Peki kolonları kesilmese bile, binanızı depreme daha dayanıklı hâle getirebilmeniz mümkün mü? Bina güçlendirme işlemi büyük bir depreme karşı ne kadar etkili olabilir?
6306 sayılı Kentsel Dönüşüm Kanunu, binalarda depreme karşı ne yapılması icap ettiğini belirleyen en temel yasal çerçeve. Bu yasa doğrultusunda hasarlı ya da depreme dayanıklı olmayan binalar yıkılıp tekrardan inşa ediliyor.
Sadece yalnız İstanbul’da 40 bin, Türkiye genelinde ise 400-500 bin civarında depreme karşı riskli bina bulunuyor. Bazı uzmanlara gore bu sayı milyonlara varıyor. Bu koşullarda tüm eski binaları yıkıp yerlerine yenilerinin inşa edilmesi vakit açısından fazlaca zorlayıcı bir süreç.
Bu aşamada da akla şu sual geliyor: Dönüşümün yanına bina güçlendirme çalışmalarını da eklemek, bu sorunla mücadelede iyi mi bir rol oynayabilir?
Depremlerin peşinden gündeme gelen bir başka mevzu da, zelzele sonrasında hukuksal açıdan yapılması gerekenler ve vatandaşların bu alandaki hakları.
Bu konudaki sorulara bir cevap olması için, Türkiye Barolar Birliği (TBB), 1999 depremi sonrasında hazırladığı “Depremzedeler İçin Hukuk Rehberi”ni, güncel mevzuat ve uygulamaları kapsayacak şekilde yeniledi.

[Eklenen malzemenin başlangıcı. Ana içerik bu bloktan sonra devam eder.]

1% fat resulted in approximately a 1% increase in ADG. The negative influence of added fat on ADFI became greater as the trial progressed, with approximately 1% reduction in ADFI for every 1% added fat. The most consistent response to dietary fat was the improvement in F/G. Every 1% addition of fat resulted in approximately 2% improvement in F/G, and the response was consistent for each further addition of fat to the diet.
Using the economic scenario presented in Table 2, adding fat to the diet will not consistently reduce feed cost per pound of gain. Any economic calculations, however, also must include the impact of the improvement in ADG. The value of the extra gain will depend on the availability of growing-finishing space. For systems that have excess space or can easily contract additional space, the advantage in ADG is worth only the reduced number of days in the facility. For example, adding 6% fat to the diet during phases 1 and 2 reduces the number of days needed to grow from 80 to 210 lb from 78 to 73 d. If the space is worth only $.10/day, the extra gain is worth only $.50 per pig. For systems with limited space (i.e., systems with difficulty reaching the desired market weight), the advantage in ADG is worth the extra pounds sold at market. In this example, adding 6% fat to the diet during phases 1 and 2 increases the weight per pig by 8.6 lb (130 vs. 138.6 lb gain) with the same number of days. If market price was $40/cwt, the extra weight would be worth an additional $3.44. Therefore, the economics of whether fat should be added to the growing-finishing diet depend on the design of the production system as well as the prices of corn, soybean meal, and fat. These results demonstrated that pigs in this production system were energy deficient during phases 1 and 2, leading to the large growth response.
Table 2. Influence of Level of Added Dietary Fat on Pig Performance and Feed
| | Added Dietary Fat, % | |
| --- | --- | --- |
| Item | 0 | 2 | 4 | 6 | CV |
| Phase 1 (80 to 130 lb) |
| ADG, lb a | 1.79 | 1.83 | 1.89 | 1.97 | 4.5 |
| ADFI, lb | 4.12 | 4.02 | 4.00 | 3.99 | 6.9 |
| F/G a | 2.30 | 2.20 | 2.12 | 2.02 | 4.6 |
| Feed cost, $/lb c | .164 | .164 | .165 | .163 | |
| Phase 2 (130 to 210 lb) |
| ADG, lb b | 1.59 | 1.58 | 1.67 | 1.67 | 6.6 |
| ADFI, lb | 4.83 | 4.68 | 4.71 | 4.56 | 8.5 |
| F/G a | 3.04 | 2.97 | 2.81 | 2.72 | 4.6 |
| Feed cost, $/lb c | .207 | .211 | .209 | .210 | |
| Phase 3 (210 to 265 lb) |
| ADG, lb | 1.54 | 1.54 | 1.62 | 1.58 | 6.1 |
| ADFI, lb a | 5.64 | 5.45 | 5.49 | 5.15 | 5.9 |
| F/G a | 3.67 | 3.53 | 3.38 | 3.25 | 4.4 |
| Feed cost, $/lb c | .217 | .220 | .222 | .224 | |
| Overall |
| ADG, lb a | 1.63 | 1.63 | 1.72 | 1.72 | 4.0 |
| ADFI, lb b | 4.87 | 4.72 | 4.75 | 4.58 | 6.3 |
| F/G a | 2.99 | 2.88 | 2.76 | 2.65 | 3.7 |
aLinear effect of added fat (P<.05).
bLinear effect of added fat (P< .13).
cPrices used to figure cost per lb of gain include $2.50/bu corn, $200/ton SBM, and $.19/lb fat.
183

Ve kaçınılmaz olarak, her depremden bir süre sonrasında mevzu aynı ülkeye geliyor: Japonya. Devamlı aynı sözler tekrarlanıyor; Japonya da bir zelzele ülkesi, peki Japonya neyi daha değişik ya da daha doğru yapıyor da, bu felaketten daha azca etkilenmeyi başarıyor?
Dünyada meydana gelen depremlerin yüzde 80’inin gerçekleştiği “Pasifik Ateş Çemberi” içinde yer edinen bu ülke, zamanı süresince pek fazlaca naturel afetle de karşı karşıya kaldı, bunlara tsunami, tayfun ve yanardağlar da dahil.
Peki Japonya afetlerle başa çıkma mevzusunda edinmiş olduğu acı deneyimi, eğitim sistemine ve kültürüne entegre etmeyi iyi mi başardı? Yıllar içerisinde afet riski yönetiminde tartışmasız bir dünya markası haline gelen ülkenin en büyük başarısı, yaşanan felaketlerden ders çıkarması gibi görünüyor.